Mysteries of Early Earth: How Fossils Revealed the Origin of Photosynthesis

Imagine Earth at a time when it was almost unrecognizable—a landscape that was barren and with barely breathable air. That is what Earth looked like about 1.75 billion years ago. But scientists now have some very exciting new evidence about how life on Earth first began to take off during those ancient times. It has allowed researchers to push the date of photosynthesis far back in time with the enabling of fossils from northern Australia of tiny creatures, which gives crucial digital insights into the emergence of life on Earth.

Scientists have reported the discovery of microfossils bearing what they believed was the oldest known signature of photosynthesis—dating back 1.75 billion years—at least. These ancient remnants come from cyanobacteria, small organisms that could have existed on Earth as far back as 3.5 billion years ago. Previously, the oldest confirmed cyanobacteria fossils dated to around 2 billion years ago, so this new finding brings it back a whopping 1.2 billion years.

What is it that makes this so vastly different? Well, Cyanobacteria are credited with being the major kick-starter of the Great Oxidation Event, a periodic time approximately about 2.4 billion years ago when there was an extreme rise in oxygen levels on Earth’s atmosphere. It is this spike in Oxygen which became critical for life as we know it to this day, because without it, the evolution of complex organisms would have simply been impossible.
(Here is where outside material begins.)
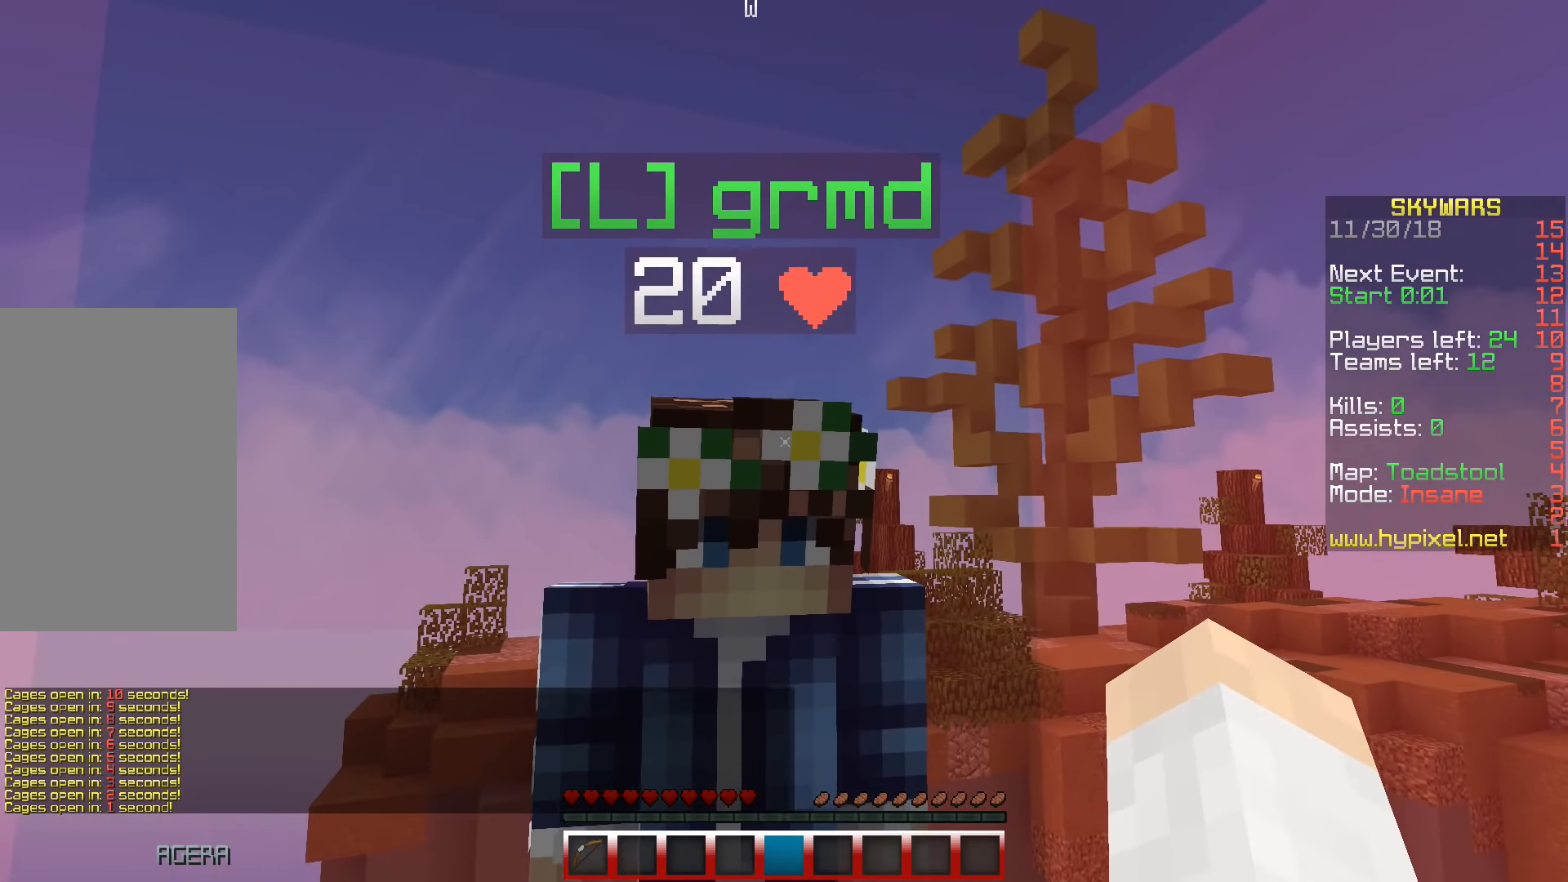
{"keys": [], "events": []}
It is through the discovery of small structures found in these ancient fossils, called thylakoids, that photosynthesis could happen: using light, water, and carbon dioxide to drive energy and releasing oxygen thereafter. Such are structures containing chlorophyll, which is a pigment that aids in the capture of sunlight. The finding of the chlorophyll in the fossils was much like striking gold because it clearly told them that photosynthesis had already evolved.

“This discovery implicates the unambiguous identification of early oxygenic photosynthesizers and a new redox proxy to probe early Earth ecosystems,” they wrote. It virtually impinges on the inference that these ancient photosynthesizers were at work, pumping oxygen into the environment and giving rise to conditions under which life could exist.

Imagine you were detectives trying to piece together clues at a crime scene. Any new evidence that turns up helps piece together what might have happened. These ancient fossils, in many ways, are something like that—clues that put the scientists in a position to make out early Earth. Their discovery of photosynthesis so far back pushes the date for cyanobacteria pumping oxygen into the atmosphere much earlier than had been previously thought, setting the stage for the big bang of life forms that came later.

But that’s not all. This is the proverbial “tip of the iceberg”. A whole research team is going to study the cells from fossils around the world to try and see if they fit this new timeline. “We predict that similar ultrastructural analyses of well-preserved microfossils might expand the geological record of oxygenic photosynthesizers and of early, weakly oxygenated ecosystems in which complex cells developed,” the authors noted.

Now, consider this: every small fossil, moment of this time capsule, is that time in which life on Earth had just barely begun to take shape. It’s overwhelming to think what such small, single-celled organisms could do: what ultimately helped take part in shaping our very planet today—into one importantly that includes you and me living upon it.

So next time you come across a morass of green algae or some cyanobacterium down the microscope, remember you’re gazing at some of Earth’s oldest living things. Humble organisms like these were among the first to do photosynthesis, setting the scene for an oxygen-rich world in which we live today. And who knows what other ancient secrets lie waiting to be uncovered in rocks below our feet? It is barely a century since scientific discovery really began. Yet with every new find, we creep closer to the understanding of the fantastic story of life on Earth.